Dude I love the what appears to be custom pvc extension for the engine, thats awesome functional and creative!


----------



## BrazosDon (Apr 3, 2013)

I like that PVC extention too. Do you you have a brake down on it? Thanks.


----------



## Country Dave (Apr 3, 2013)

_That looks like a nice 3 pounder :mrgreen: Congratulations on the boat, great job. I’ll be fishing soon. _


----------



## Badbagger (Apr 3, 2013)

Nice, really really nice job =D>


----------



## Bass n flats (Apr 7, 2013)

Flat Bottom said:


> Dude I love the what appears to be custom pvc extension for the engine, thats awesome functional and creative!





BrazosDon said:


> I like that PVC extention too. Do you you have a brake down on it? Thanks.



Thank you and yes here is what you will need to create your very own PVC tiller extension.
1. PVC pipe the diameter that I needed was 1 1/2" that's what fit over my current tiller handle. 
2. PVC end cap of same diameter
3. 1 1/2x 1 1/2 rubber coupling. Sold in the plumbing dept and comes with two stainless clamps

To determine the length of extension you need measure frome the current tiller handle to your back pocket of where you are going to be standing 

If you look in the first picture I made two cuts going down the pipe about 3 inches. This is to allow the PVC to expand around the tiller handle. Then just slide the PVC over the handle this would be pretty snug. 





After that slide the coupler over the PVC to cover where the two join.
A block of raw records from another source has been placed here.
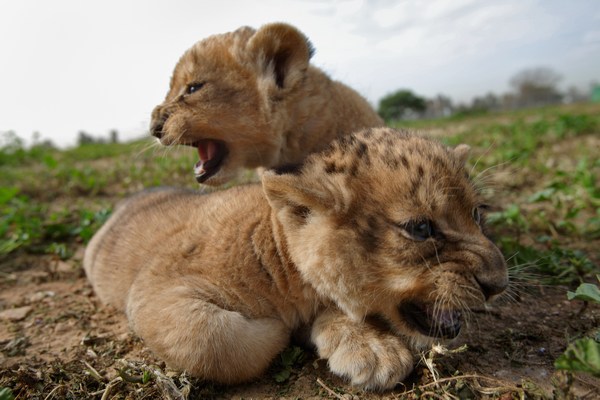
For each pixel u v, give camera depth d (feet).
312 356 1.45
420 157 1.36
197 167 1.98
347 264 1.34
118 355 1.49
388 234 1.31
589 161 3.07
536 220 2.10
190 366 1.35
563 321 1.49
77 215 2.59
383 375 1.31
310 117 1.99
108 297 1.73
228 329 1.35
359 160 1.38
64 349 1.52
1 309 1.74
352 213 1.33
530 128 5.30
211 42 2.03
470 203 1.36
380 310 1.39
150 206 1.86
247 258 1.44
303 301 1.45
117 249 1.74
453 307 1.30
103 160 5.41
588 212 2.21
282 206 1.38
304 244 1.37
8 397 1.24
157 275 1.50
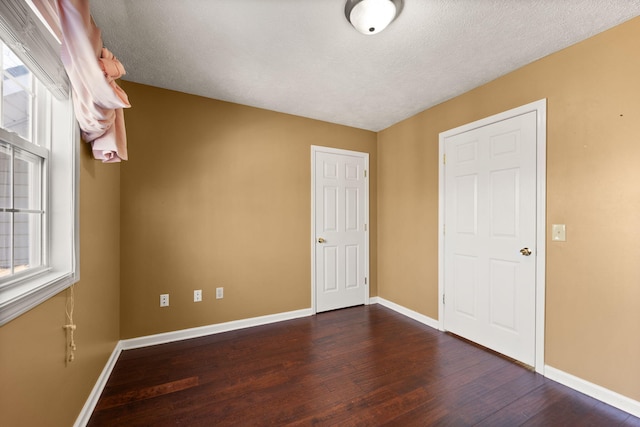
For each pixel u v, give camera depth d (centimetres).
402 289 330
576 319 185
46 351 113
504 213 227
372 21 151
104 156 158
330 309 338
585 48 181
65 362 130
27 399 100
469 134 255
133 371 203
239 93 261
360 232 360
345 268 350
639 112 160
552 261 197
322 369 207
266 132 299
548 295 199
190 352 232
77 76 116
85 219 154
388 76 229
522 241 215
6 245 102
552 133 198
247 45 187
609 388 170
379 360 220
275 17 160
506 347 225
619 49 167
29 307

This is not necessary but gives it a clean look. I have also seen people just use the s/s clamps.





I then Extended my kill switch to the end of the extension and mounted in the PVC cap.


----------



## BrazosDon (Apr 16, 2013)

Thanks Bass n flats, really nice. I am going to make one for my motor.


----------



## Gators5220 (May 9, 2013)

Nice skiff you got there man!


----------